Methods: Patients with previously untreated mCRC received FOLFIRI and EKB-569 at doses of 10, 25, 50, and 75 mg/day (EKB started on day 3). Three sequential skin biopsies were obtained in selected patients to assess the pharmacodynamic effects on EGFR signaling of FOLFIRI alone and with EKB-569. Complete pharmacokinetic sampling and tumor biopsies, when feasible, were conducted.

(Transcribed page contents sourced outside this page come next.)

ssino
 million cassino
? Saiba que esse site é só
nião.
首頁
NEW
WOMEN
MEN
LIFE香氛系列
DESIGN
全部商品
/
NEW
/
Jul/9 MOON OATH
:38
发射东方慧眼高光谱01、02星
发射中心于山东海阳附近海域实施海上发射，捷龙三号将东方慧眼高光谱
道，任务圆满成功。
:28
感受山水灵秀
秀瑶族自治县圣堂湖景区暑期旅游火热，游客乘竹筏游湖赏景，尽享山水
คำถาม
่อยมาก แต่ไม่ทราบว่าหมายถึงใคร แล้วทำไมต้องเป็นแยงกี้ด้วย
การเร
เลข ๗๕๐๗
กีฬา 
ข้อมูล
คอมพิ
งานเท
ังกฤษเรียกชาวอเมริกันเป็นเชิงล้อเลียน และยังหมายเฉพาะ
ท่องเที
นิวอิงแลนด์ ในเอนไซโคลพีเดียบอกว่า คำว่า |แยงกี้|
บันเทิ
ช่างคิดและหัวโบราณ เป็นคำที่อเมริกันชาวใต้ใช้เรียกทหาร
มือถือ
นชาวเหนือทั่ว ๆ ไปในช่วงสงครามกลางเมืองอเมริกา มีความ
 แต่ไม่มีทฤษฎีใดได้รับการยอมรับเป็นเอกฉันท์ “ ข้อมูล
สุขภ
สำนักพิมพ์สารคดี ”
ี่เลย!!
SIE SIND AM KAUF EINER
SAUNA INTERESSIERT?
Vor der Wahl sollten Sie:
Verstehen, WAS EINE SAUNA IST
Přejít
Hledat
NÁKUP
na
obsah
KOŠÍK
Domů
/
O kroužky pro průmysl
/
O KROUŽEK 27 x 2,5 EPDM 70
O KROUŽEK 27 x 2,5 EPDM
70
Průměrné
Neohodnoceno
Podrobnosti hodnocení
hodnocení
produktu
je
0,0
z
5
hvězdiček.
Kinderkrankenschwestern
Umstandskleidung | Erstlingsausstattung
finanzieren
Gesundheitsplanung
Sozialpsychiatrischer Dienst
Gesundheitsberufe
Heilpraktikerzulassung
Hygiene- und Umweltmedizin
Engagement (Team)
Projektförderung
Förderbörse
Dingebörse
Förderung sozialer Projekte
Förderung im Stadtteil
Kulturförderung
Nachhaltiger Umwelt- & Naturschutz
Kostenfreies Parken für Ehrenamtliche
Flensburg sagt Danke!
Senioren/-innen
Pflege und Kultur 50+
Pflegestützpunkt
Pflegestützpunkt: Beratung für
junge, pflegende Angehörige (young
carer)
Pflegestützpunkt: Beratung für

Results: Forty-seven patients were enrolled. Dose-limiting toxicities (grade 3 diarrhea or asthenia) were observed in 1/7 patients at 50 mg EKB-569 and in 2/3 at 75 mg. Two additional dose levels (35 mg EKB-569/day and 50 mg EKB-569/day plus modified FOLFIRI) were evaluated. The RD was 25 mg EKB-569/full dose FOLFIRI. Grades 3 to 4 toxicities in >10% of patients were diarrhea (30%), neutropenia (21%), and asthenia (17%). Twenty-one patients had an objective response [48%; 95% confidence interval (95% CI), 32-65%]. The median time to tumor progression was 7.7 months. At the RD, EKB-569 resulted in complete inhibition of phosphorylated EGFR (pEGFR) and downstream receptor signaling in skin and tumor samples. FOLFIRI alone did not affect pEGFR, but inhibited epidermal proliferation and activated mitogen-activated protein kinase (MAPK) and induced p27 expression in the skin.
Conclusion: The RD of EKB-569 is 25 mg/day when combined with FOLFIRI and results in complete EGFR inhibition. Chemotherapy alone interferes with pharmacodynamic markers, an observation to be taken into account in future studies of targeted agents with chemotherapy.